PROVIDED TEXT:
====
GOLDBERG: And what`s the difference between morally acceptable and the
idea that it`s somehow illegitimate to expect this as a routine part of
your health care. That, you know, fine, you can go out and get it
privately, but it should have some kind of a stigma. You certainly
shouldn`t expect anyone else to pay for it in the way that you expect
somebody else to pay, say, your antibiotics or your eyeglass prescription.

HAYES: Exactly. Are we talking about sex or are we talking about health
or are we talking about religion, right? It`s one of these great framing
debates. And they keep -- you know, the libido thing is precisely --
that`s the trap, right?


HAYES: If you want to convince me, conservatives of America, that this
isn`t some fear about female sexuality or doesn`t have to do with ickiness
around birth control, then don`t say the word libido, right? That`s why
the forehead slapping was happening all over America. That`s why Reince
Priebus was trying to walk it back. That`s why, you know, that the whole
Sandra Fluke episode with Rush Limbaugh was so destructive politically,
John, was because that`s what people were saying.
====
EXTRACTED ENTRIES:
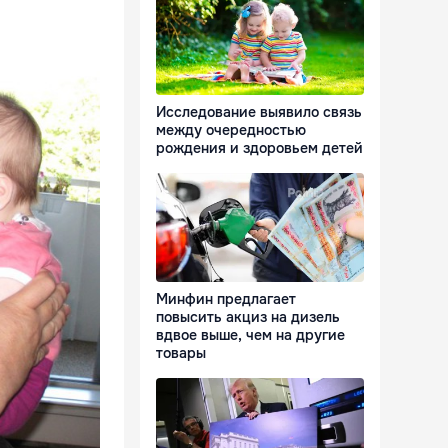
Исследование выявило связь
между очередностью
рождения и здоровьем детей
Минфин предлагает
повысить акциз на дизель
вдвое выше, чем на другие
товары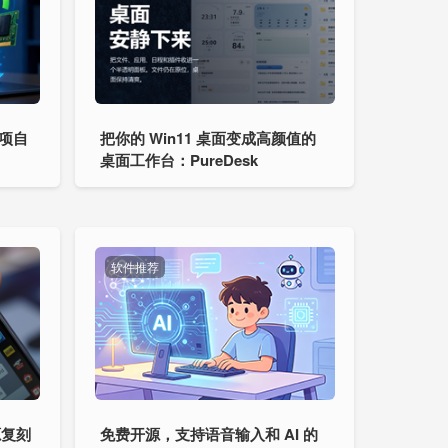
 项自
把你的 Win11 桌面变成高颜值的
桌面工作台：PureDesk
软件推荐
源复刻
免费开源，支持语音输入和 AI 的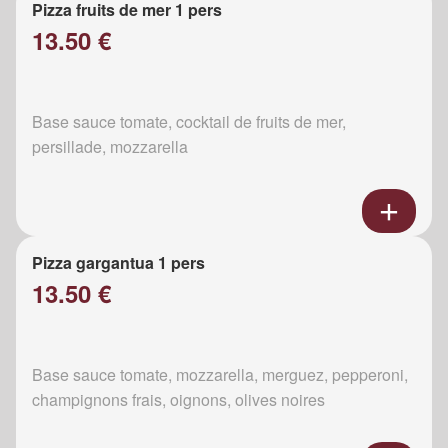
Pizza fruits de mer 1 pers
13.50 €
Base sauce tomate, cocktail de fruits de mer,
persillade, mozzarella
Pizza gargantua 1 pers
13.50 €
Base sauce tomate, mozzarella, merguez, pepperoni,
champignons frais, oignons, olives noires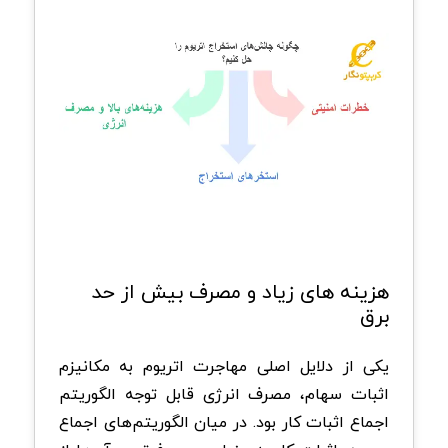
هزینه‌ های زیاد و مصرف بیش از حد
برق
یکی از دلایل اصلی مهاجرت اتریوم به مکانیزم
اثبات سهام، مصرف انرژی قابل توجه الگوریتم
اجماع اثبات کار بود. در میان الگوریتم‌های اجماع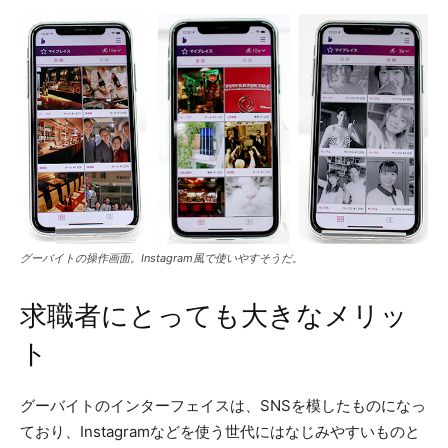
グーバイトの操作画面。Instagram風で使いやすそうだ。
求職者にとっても大きなメリッ
ト
グーバイトのインターフェイスは、SNSを模したものになっ
ており、Instagramなどを使う世代にはなじみやすいものと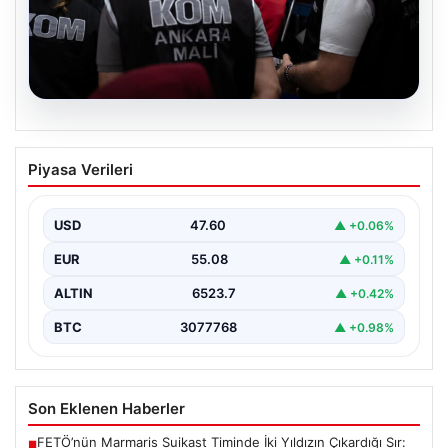
05.08.2026
Erdal Beşikçioğlu’nun Esrar Testi Pozitif
Piyasa Verileri
Çıktı; Görevden Uzaklaştırılmıştı
CHP'li Etimesgut Belediyesi’nde yapılan yolsuzluk ve
rüşvet operasyonu kapsamında tutuklanan Belediye
USD
47.60
▲ +0.06%
Başkanı Erdal Beşikçioğlu’nun…
EUR
55.08
▲ +0.11%
ALTIN
6523.7
▲ +0.42%
BTC
3077768
▲ +0.98%
Son Eklenen Haberler
FETÖ’nün Marmaris Suikast Timinde İki Yıldızın Çıkardığı Sır:
■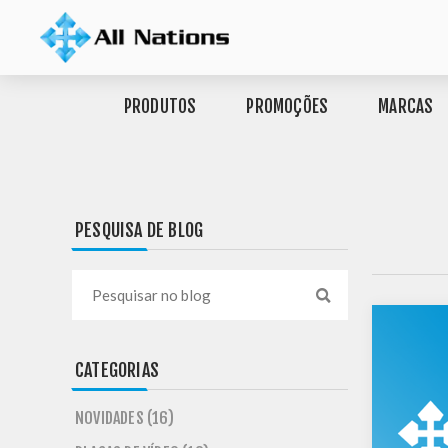
PRODUTOS
PROMOÇÕES
MARCAS
PESQUISA DE BLOG
CATEGORIAS
NOVIDADES (16)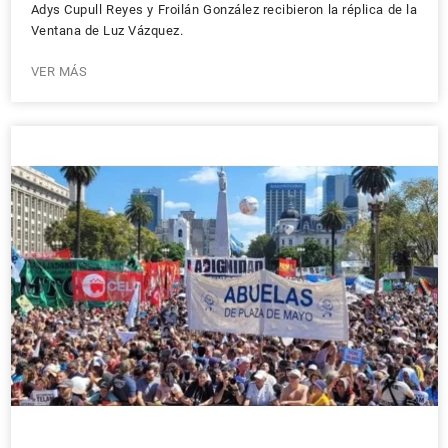
Adys Cupull Reyes y Froilán González recibieron la réplica de la
Ventana de Luz Vázquez.
VER MÁS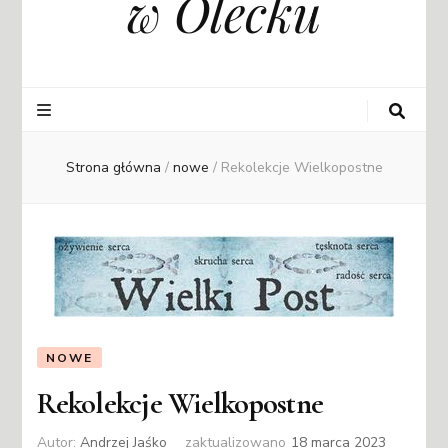
w Olecku
Strona główna
/
nowe
/
Rekolekcje Wielkopostne
NOWE
Rekolekcje Wielkopostne
Autor:
Andrzej Jaśko
zaktualizowano
18 marca 2023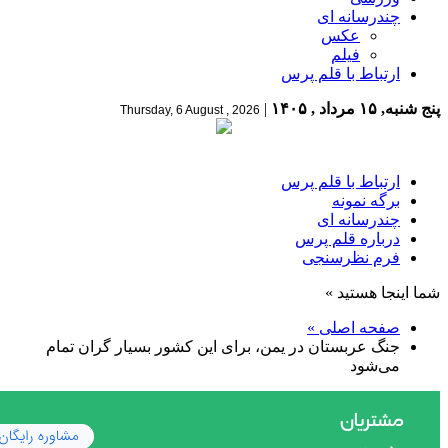
چندرسانه ای
عکس
فیلم
ارتباط با قلم پرس
پنج شنبه, ۱۵ مرداد , ۱۴۰۵
|
Thursday, 6 August , 2026
ارتباط با قلم پرس
برگه نمونه
چندرسانه ای
درباره قلم پرس
فرم نظرسنجی
شما اینجا هستید »
صفحه اصلی »
جنگ عربستان در یمن، برای این کشور بسیار گران تمام
می‌شود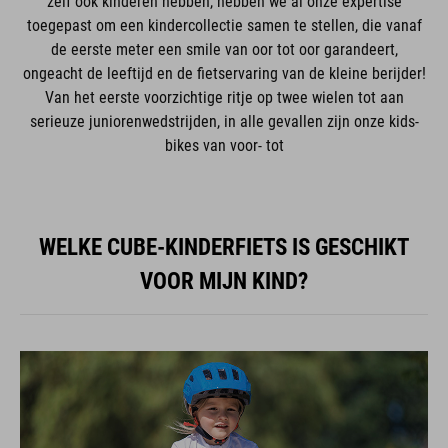
zelf ook kinderen hebben, hebben we al onze expertise
toegepast om een kindercollectie samen te stellen, die vanaf
de eerste meter een smile van oor tot oor garandeert,
ongeacht de leeftijd en de fietservaring van de kleine berijder!
Van het eerste voorzichtige ritje op twee wielen tot aan
serieuze juniorenwedstrijden, in alle gevallen zijn onze kids-
bikes van voor- tot
WELKE CUBE-KINDERFIETS IS GESCHIKT
VOOR MIJN KIND?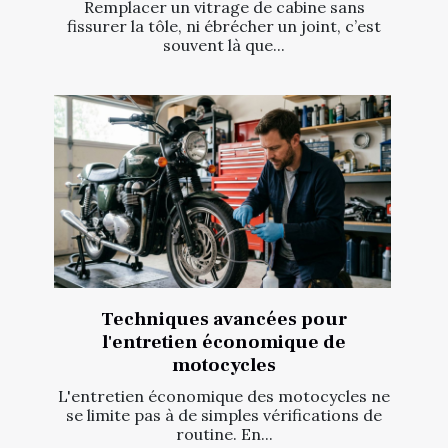
Remplacer un vitrage de cabine sans
fissurer la tôle, ni ébrécher un joint, c’est
souvent là que...
Techniques avancées pour
l'entretien économique de
motocycles
L'entretien économique des motocycles ne
se limite pas à de simples vérifications de
routine. En...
====
TASK DIRECTIONS:
Please reproduce the transcript above on birth control coverage word for word, from "HAYES: Exactly. Are" to "the trap, right?".

SOLUTION TO THIS TASK:
HAYES: Exactly. Are we talking about sex or are we talking about health
or are we talking about religion, right? It`s one of these great framing
debates. And they keep -- you know, the libido thing is precisely --
that`s the trap, right?